IGas signs £30m shale gas deal with Ineos to expand

Grangemouth petrochemical plant Image copyright Getty Images
Image caption The deal gives Ineos full ownership of the area around the Grangemouth petrochemical plant

UK shale firm IGas has signed a £30m gas deal with Switzerland's Ineos in a tie-up designed to expand IGas's exploration efforts.

The deal will give Ineos access to sites beyond the ones it currently operates in Scotland.

Ineos has also pledged an additional £138m to help IGas expand its shale gas operations in the North West and East Midlands regions in England.

Shares in IGas surged by more than 20% on news of the agreement.

Investors had worried about the strength of the firm, as the price of oil fell by more than half over the past year.

The deal also gives IGas another major partner. The UK onshore oil producer is already working with Total of France and GDF Suez.

"Alongside the commitment from our existing partners, Ineos's commitment of upfront cash and considerable capital investment will help fund us through the next steps of our shale appraisal and production programme," said Andrew Austin, chief executive of IGas, in a statement.

Scotland stake

Last year, Ineos said it planned to invest $1bn (£663m) in British shale gas exploration, in an effort to emulate the shale boom that has led to cheap oil prices in the US.
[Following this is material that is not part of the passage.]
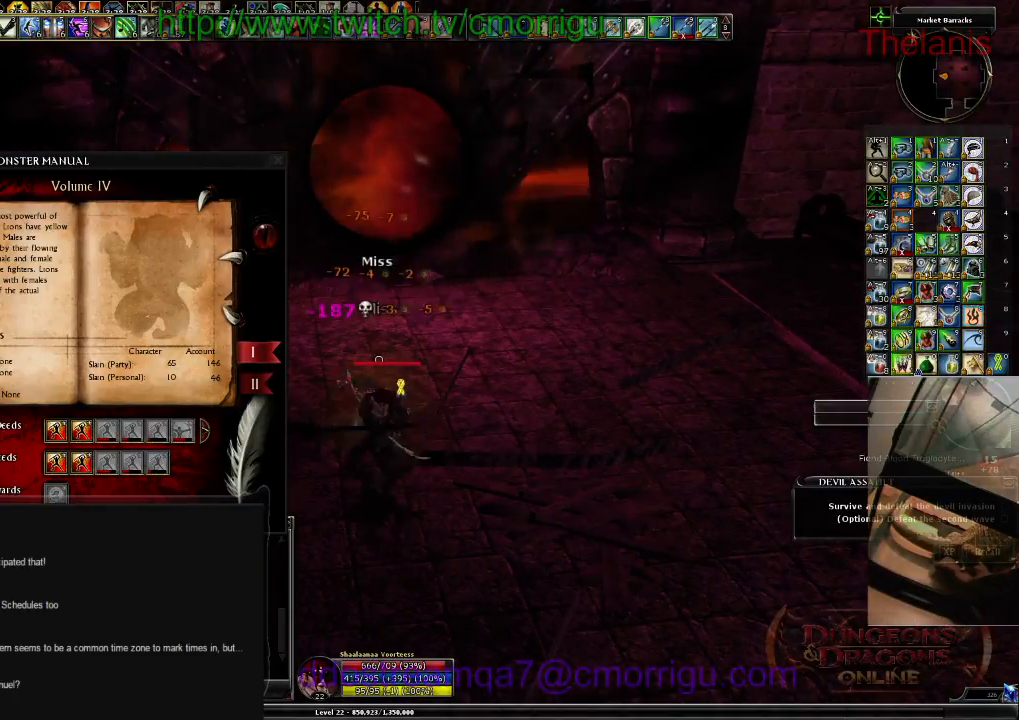
{"keys": [], "events": []}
Ineos - which is privately owned - said that as part of this latest deal, it will acquire IGas's stake in the shale licence around the Grangemouth petrochemical plant, which will give the Swiss firm full ownership of the site.

Image copyright PA

Analysis: John Moylan, industry correspondent

Ineos needs shale gas.

It's the feed stock for its huge chemicals plants in Europe. Ineos is already investing £200m at Grangemouth in a vast storage facility to be able to import cheap gas from the US.

But it wants home grown shale gas too. And with this deal it has taken a big step forward in its aim to become the biggest shale gas player in Britain.

The deal gives it access to almost a quarter of a million acres of potential shale gas reserves. Ineos has also applied for more license blocks as part of the ongoing 14th onshore licensing round.

And to overcome objections to fracking it's offering local communities 6% of the revenues from the shale gas it produces - whenever that might be.

In a statement, Gary Haywood, the chief executive of Ineos Upstream, said: "This is a further significant step for Ineos in its plan to become the biggest player in the UK shale gas industry.

"We believe shale gas could revolutionise UK manufacturing and Ineos has the resources to make it happen, the skills to extract the gas safely, and the vision to realise that everyone must share in the rewards for UK shale gas to be successfully developed."

The plan to develop the Grangemouth site, however, is complicated by Scotland's current moratorium on fracking - the method Ineos would use to extract oil from the site.

Fracking, or hydraulic fracturing, involves pumping a mixture of water and chemicals into shale rock at high pressure to extract gas and oil.

Environmental campaigners claim the process encourages reliance on fossil fuels instead of promoting investment in renewable energy sources.

Proponents of the process say it unlocks huge deposits of oil and natural gas, increases a country's energy security and boosts the economies of the areas in which it takes place.